Pick out each line of the rows below that contains the word "many", and copy those lines.

Provided data
+ + + + +

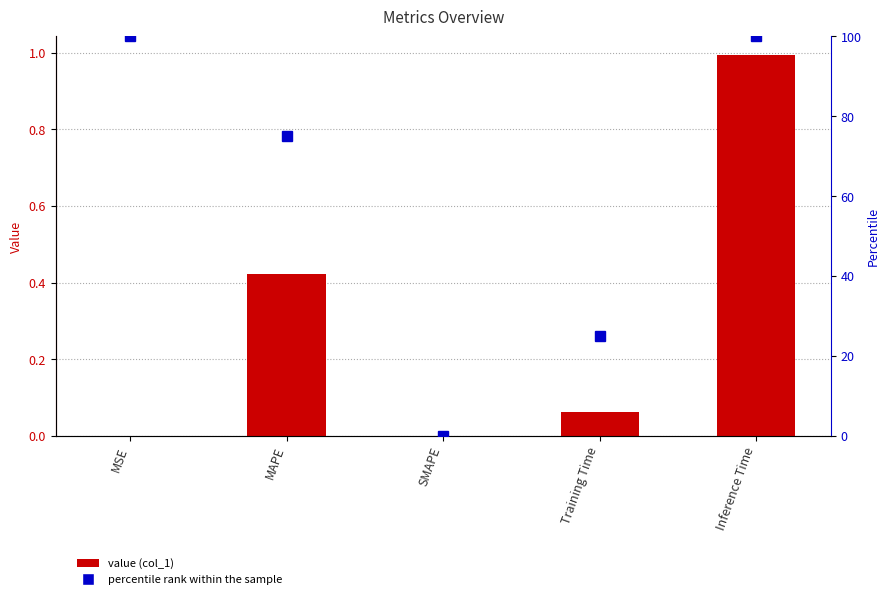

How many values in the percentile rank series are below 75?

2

+ + + + +

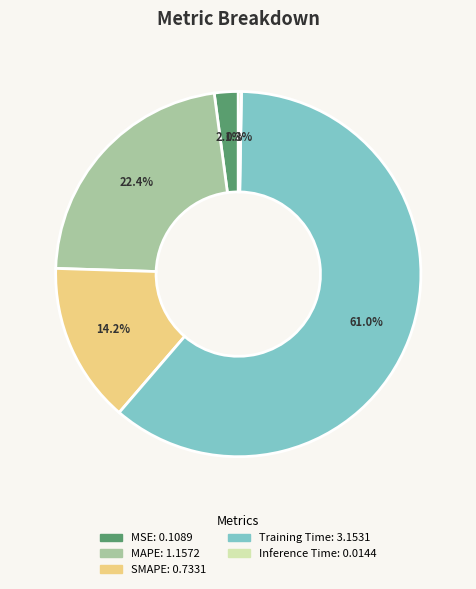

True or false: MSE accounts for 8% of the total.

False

+ + + + +

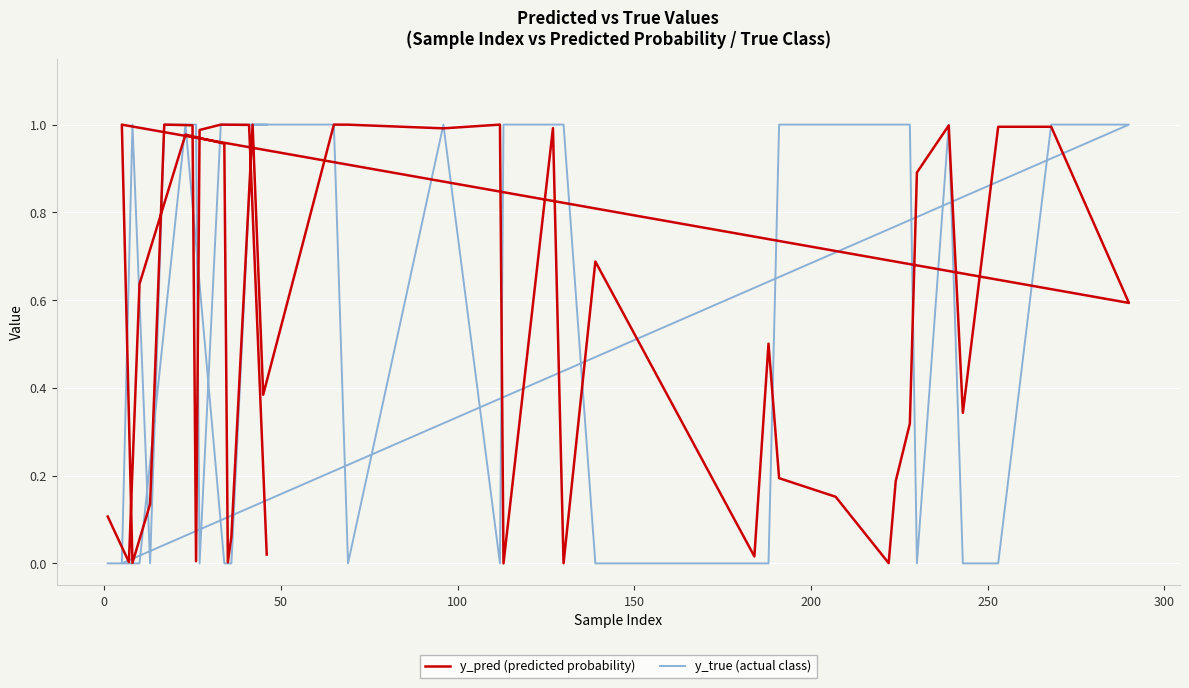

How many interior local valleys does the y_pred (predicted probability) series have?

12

+ + + + +

Answer for this exercise
How many values in the percentile rank series are below 75?
How many interior local valleys does the y_pred (predicted probability) series have?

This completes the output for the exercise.